* [PROBLEM DETAILS] Skip any pictures. Repeat the data exactly, from its first line through the line that holds "[960,617,1009,631] 45.9 ->", both included.
· · · · ·
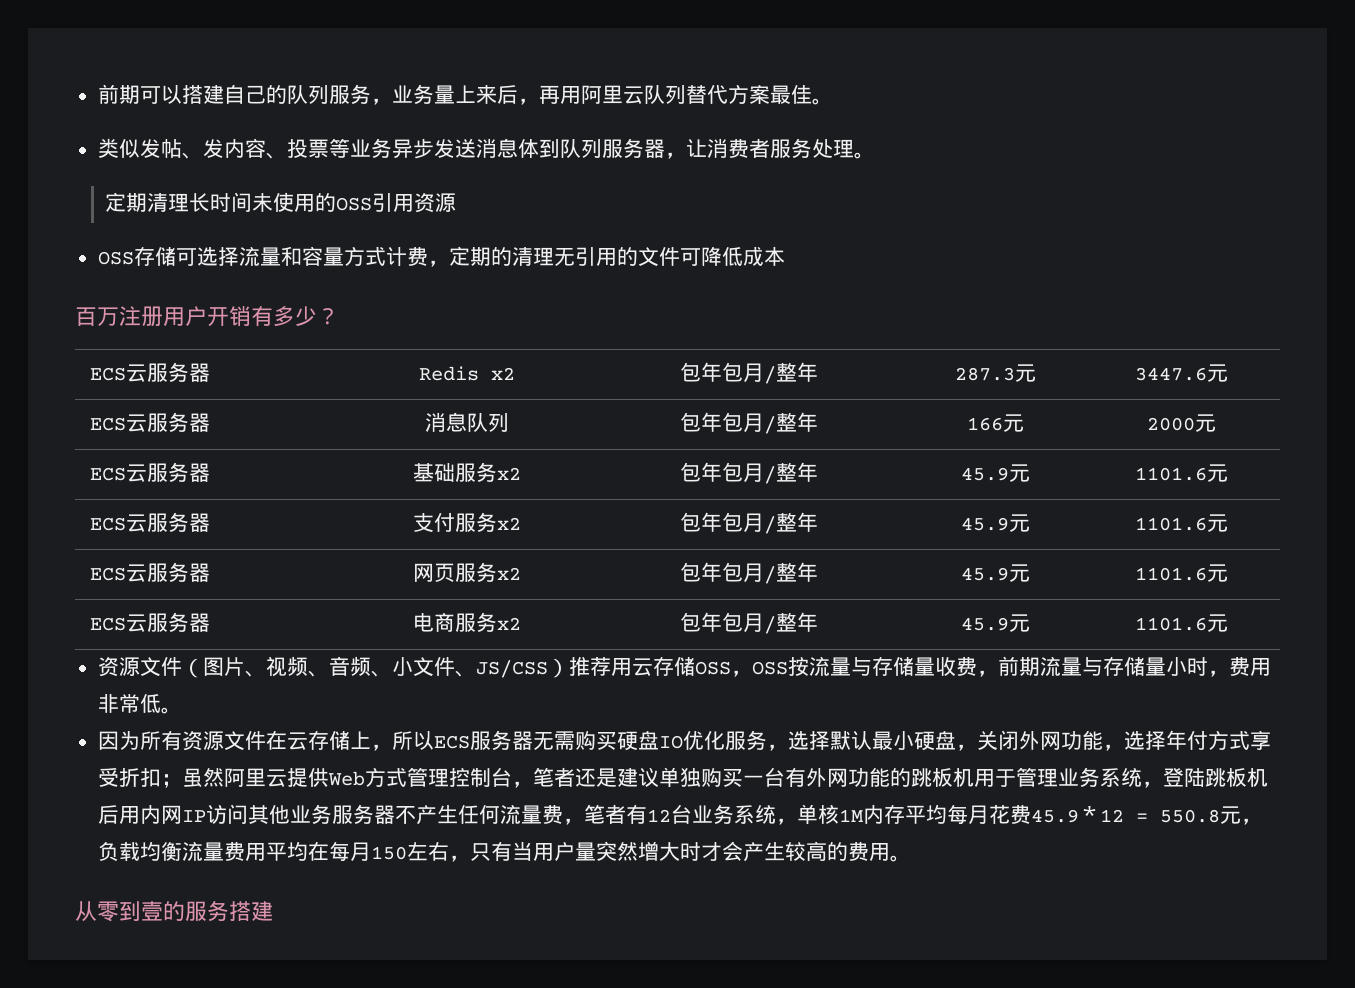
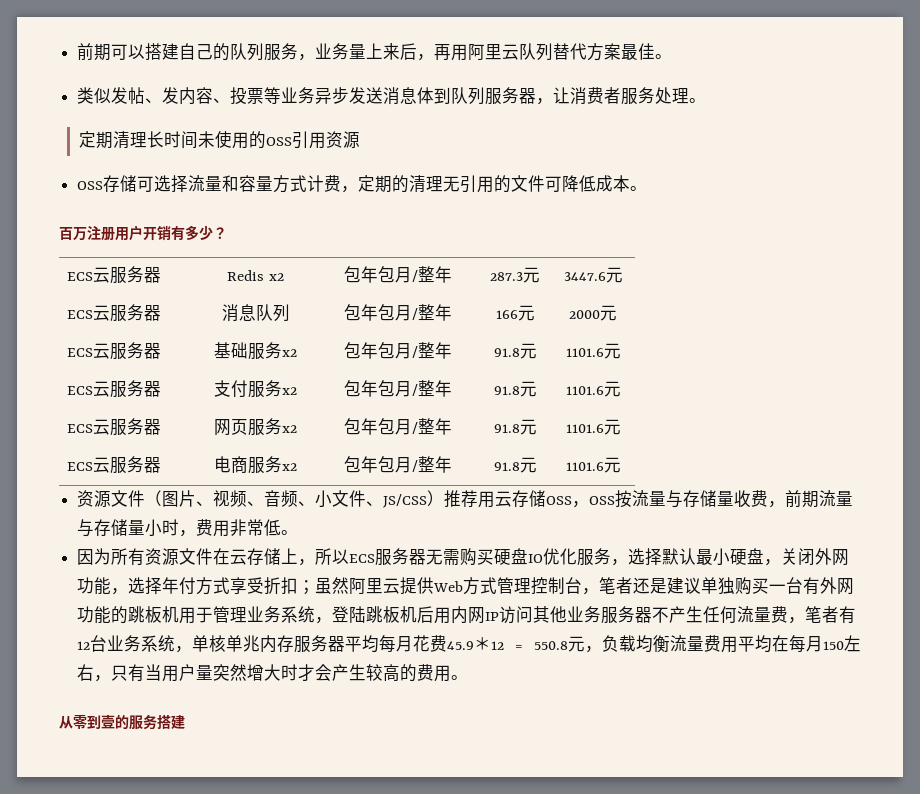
(785, 256) none -> [630,186,648,191] 。
[960,467,1009,481] 45.9 -> [493,348,520,357] 91.8
[960,517,1009,531] 45.9 -> [493,386,520,395] 91.8
[960,567,1009,581] 45.9 -> [493,424,520,433] 91.8
[960,617,1009,631] 45.9 -> [493,462,520,471] 91.8
[838,804,905,824] 1M内存 -> [226,635,346,653] 单兆内存服务器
· · · · ·
* [OUTPUT OF THE EXERCISE]
(785, 256) none -> [630,186,648,191] 。
[960,467,1009,481] 45.9 -> [493,348,520,357] 91.8
[960,517,1009,531] 45.9 -> [493,386,520,395] 91.8
[960,567,1009,581] 45.9 -> [493,424,520,433] 91.8
[960,617,1009,631] 45.9 -> [493,462,520,471] 91.8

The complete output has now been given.